BEGIN Supplied material
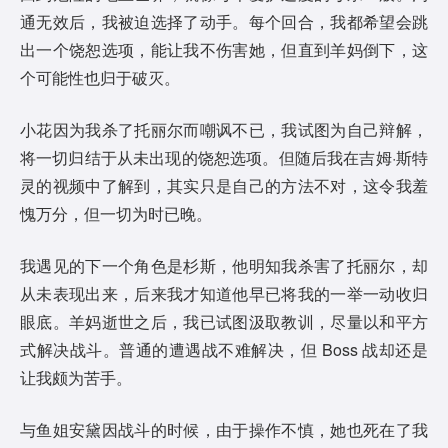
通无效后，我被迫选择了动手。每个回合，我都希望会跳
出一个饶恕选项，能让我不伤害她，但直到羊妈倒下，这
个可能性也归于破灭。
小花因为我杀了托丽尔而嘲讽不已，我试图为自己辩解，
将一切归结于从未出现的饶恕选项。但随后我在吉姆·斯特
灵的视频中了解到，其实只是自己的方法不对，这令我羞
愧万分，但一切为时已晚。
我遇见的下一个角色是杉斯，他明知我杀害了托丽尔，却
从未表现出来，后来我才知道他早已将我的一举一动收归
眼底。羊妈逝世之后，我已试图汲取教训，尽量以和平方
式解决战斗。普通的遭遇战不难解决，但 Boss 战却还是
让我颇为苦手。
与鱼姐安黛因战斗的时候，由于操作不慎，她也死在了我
END Supplied material
BEGIN Supplied material
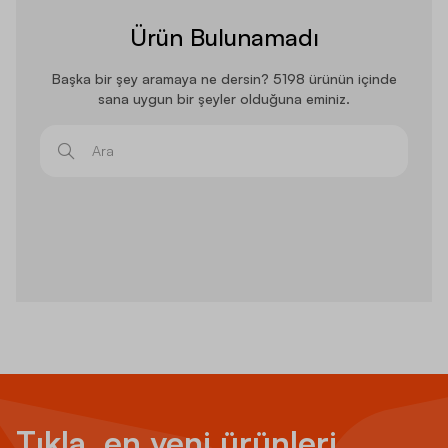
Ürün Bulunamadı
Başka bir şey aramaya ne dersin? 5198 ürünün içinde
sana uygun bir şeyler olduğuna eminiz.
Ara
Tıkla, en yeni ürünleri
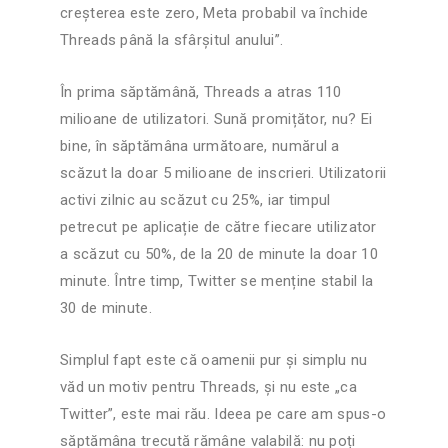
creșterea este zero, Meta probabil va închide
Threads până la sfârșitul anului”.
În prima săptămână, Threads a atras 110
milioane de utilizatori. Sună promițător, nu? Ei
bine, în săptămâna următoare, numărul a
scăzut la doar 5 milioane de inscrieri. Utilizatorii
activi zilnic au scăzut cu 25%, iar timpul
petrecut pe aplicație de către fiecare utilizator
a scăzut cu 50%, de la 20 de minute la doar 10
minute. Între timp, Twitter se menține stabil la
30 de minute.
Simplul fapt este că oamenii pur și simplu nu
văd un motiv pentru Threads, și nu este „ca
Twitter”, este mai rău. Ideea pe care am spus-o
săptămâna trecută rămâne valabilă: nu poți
END Supplied material
**Work order:** Once you reach the line with "通无效后，我被迫选择了动手。每个回合，我都希望会跳" in the data above, copy it and every line after it exactly, up to and including the line with "与鱼姐安黛因战斗的时候，由于操作不慎，她也死在了我".

**Answer for the task:**
通无效后，我被迫选择了动手。每个回合，我都希望会跳
出一个饶恕选项，能让我不伤害她，但直到羊妈倒下，这
个可能性也归于破灭。
小花因为我杀了托丽尔而嘲讽不已，我试图为自己辩解，
将一切归结于从未出现的饶恕选项。但随后我在吉姆·斯特
灵的视频中了解到，其实只是自己的方法不对，这令我羞
愧万分，但一切为时已晚。
我遇见的下一个角色是杉斯，他明知我杀害了托丽尔，却
从未表现出来，后来我才知道他早已将我的一举一动收归
眼底。羊妈逝世之后，我已试图汲取教训，尽量以和平方
式解决战斗。普通的遭遇战不难解决，但 Boss 战却还是
让我颇为苦手。
与鱼姐安黛因战斗的时候，由于操作不慎，她也死在了我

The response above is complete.